*Problem*. Count the lines in the items below that contain the string "esophagus", treating uppercase and lowercase as different. Reply with the number alone.

Data entries
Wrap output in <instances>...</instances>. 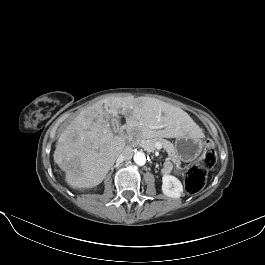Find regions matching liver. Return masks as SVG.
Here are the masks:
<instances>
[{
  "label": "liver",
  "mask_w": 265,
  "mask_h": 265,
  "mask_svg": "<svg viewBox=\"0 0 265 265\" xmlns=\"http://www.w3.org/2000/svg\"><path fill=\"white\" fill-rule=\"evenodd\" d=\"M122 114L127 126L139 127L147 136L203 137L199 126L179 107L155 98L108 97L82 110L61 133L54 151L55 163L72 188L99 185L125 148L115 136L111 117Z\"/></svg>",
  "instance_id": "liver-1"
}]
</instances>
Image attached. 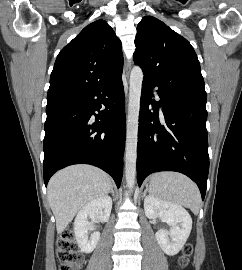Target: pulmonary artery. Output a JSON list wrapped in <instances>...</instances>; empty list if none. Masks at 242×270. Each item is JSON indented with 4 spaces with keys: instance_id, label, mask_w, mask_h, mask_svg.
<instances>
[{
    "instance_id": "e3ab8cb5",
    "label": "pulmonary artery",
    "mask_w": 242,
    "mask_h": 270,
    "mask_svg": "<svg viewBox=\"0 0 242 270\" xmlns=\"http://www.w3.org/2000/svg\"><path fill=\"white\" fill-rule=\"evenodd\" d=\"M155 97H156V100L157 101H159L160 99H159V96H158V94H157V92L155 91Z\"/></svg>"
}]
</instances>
...
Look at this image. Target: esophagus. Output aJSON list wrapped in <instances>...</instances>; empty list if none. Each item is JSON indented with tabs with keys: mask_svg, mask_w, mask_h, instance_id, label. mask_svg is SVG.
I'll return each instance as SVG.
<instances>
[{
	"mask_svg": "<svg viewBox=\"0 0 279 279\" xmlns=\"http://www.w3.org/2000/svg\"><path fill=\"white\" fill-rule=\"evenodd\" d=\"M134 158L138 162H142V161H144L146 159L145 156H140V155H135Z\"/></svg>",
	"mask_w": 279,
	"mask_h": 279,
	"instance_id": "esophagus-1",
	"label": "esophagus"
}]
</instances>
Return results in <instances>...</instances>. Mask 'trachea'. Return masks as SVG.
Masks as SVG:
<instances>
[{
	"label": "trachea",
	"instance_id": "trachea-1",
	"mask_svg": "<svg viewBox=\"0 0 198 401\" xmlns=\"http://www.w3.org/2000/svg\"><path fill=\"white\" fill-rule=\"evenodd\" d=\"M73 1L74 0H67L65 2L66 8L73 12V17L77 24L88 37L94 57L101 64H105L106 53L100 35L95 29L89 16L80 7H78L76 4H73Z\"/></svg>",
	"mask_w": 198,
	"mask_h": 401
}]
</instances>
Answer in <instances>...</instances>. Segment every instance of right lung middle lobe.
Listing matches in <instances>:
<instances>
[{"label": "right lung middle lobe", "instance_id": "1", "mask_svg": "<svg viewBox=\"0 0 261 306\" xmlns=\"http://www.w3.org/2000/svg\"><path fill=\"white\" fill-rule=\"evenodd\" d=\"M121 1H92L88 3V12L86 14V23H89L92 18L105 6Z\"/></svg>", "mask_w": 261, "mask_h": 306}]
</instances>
---
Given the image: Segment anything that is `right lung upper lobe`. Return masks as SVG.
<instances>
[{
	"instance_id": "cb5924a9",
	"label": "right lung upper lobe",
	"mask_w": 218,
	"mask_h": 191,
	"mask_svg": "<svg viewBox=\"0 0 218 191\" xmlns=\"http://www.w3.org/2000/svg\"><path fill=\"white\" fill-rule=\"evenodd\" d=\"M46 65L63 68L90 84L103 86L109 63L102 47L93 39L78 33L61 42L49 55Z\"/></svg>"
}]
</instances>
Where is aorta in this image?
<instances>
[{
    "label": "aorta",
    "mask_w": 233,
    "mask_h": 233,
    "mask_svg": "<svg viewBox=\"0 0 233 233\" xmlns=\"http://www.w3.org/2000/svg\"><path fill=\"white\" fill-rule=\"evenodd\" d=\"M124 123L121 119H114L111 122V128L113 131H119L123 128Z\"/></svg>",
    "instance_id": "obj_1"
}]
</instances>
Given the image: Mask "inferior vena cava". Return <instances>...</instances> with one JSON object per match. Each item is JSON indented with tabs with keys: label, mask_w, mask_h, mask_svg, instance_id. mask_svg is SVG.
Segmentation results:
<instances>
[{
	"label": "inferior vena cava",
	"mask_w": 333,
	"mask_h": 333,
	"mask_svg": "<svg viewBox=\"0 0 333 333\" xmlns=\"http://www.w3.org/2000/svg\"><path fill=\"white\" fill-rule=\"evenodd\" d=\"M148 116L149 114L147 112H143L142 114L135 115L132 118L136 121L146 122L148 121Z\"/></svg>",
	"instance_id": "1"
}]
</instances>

*Completed task*. 3